# INSTRUCTIONS TO FOLLOW:
In the listing below, find the line containing "βάρος της κοινωνικής σύγκρισης. Η ντροπή" and the line containing "er var bir görelim.Sizlerde", then copy exactly everything from the first through the second, except the pictures.

# DATASET CONTENT:

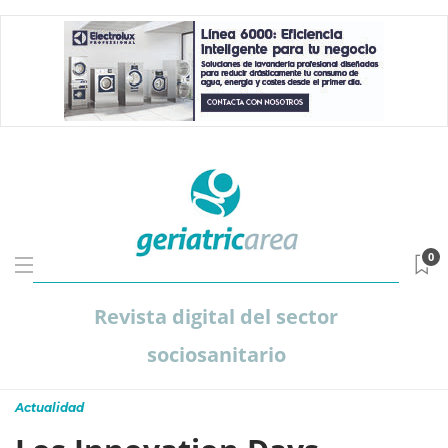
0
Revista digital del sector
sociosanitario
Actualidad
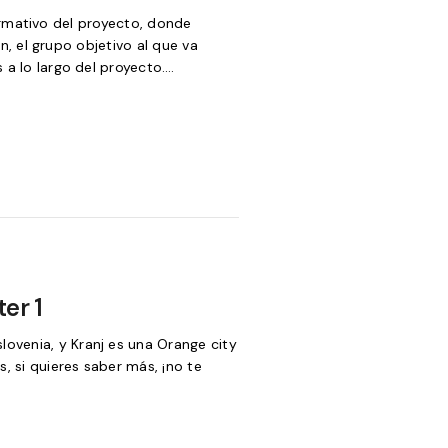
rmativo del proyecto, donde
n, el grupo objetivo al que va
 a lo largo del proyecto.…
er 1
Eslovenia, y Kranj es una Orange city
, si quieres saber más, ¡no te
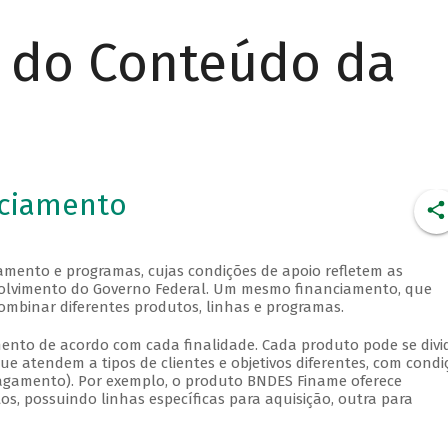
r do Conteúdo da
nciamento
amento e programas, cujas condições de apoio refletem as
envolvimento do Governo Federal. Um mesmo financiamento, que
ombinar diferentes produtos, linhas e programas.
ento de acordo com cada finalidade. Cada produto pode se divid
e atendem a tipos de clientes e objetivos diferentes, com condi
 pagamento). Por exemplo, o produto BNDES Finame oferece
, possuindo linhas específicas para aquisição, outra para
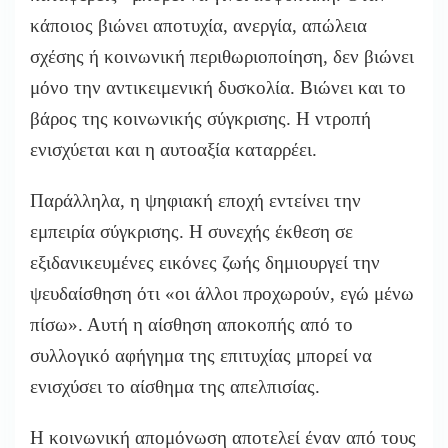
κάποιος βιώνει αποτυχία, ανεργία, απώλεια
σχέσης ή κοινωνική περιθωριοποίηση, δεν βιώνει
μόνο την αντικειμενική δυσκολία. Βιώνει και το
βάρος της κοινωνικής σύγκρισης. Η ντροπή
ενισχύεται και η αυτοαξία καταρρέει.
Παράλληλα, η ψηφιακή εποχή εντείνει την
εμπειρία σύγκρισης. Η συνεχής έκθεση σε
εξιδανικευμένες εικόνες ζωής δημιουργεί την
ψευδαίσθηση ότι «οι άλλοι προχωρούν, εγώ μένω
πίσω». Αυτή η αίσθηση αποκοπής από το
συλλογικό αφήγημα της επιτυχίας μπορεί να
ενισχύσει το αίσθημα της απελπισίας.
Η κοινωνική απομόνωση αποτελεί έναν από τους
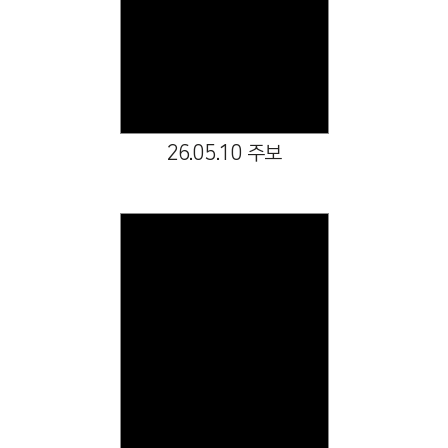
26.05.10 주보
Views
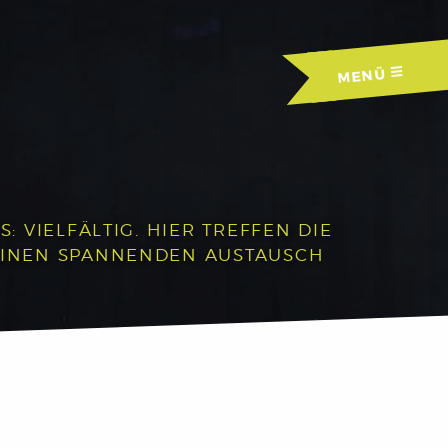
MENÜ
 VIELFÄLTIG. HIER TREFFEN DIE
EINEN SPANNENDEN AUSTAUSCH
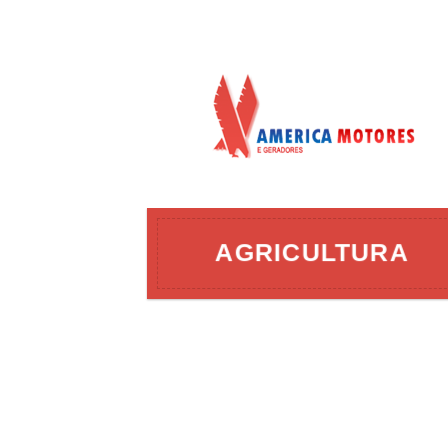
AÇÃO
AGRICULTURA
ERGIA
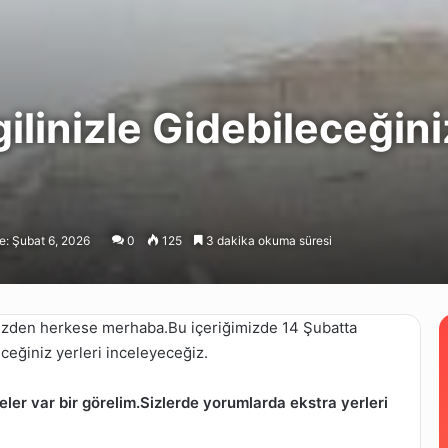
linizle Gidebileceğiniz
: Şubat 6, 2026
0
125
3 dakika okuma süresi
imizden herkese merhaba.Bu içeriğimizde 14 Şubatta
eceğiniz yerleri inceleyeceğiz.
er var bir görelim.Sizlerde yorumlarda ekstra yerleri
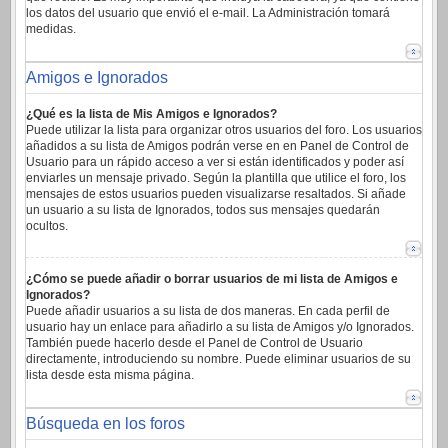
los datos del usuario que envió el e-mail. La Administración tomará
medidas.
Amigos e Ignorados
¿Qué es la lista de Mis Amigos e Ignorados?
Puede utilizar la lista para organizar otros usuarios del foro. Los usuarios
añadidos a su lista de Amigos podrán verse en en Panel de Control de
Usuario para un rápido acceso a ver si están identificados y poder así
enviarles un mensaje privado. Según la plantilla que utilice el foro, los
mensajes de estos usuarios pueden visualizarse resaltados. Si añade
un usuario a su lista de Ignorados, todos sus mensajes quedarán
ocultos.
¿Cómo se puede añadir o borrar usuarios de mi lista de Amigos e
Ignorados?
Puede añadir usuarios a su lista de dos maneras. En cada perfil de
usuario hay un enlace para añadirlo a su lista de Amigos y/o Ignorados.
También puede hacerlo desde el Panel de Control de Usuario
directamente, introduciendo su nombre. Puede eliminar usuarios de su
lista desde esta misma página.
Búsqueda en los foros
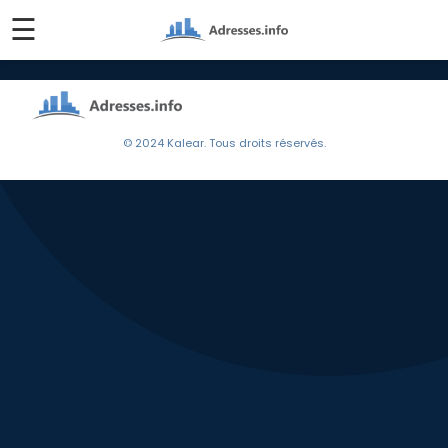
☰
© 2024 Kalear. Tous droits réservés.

# WRITTEN ANSWER:
βάρος της κοινωνικής σύγκρισης. Η ντροπή
ενισχύεται και η αυτοαξία καταρρέει.
Παράλληλα, η ψηφιακή εποχή εντείνει την
εμπειρία σύγκρισης. Η συνεχής έκθεση σε
εξιδανικευμένες εικόνες ζωής δημιουργεί την
ψευδαίσθηση ότι «οι άλλοι προχωρούν, εγώ μένω
πίσω». Αυτή η αίσθηση αποκοπής από το
συλλογικό αφήγημα της επιτυχίας μπορεί να
ενισχύσει το αίσθημα της απελπισίας.
Η κοινωνική απομόνωση αποτελεί έναν από τους
26.05.10 주보
Views
MENÜ
 VIELFÄLTIG. HIER TREFFEN DIE
EINEN SPANNENDEN AUSTAUSCH
AÇÃO
AGRICULTURA
ERGIA
linizle Gidebileceğiniz
: Şubat 6, 2026
0
125
3 dakika okuma süresi
imizden herkese merhaba.Bu içeriğimizde 14 Şubatta
eceğiniz yerleri inceleyeceğiz.
er var bir görelim.Sizlerde yorumlarda ekstra yerleri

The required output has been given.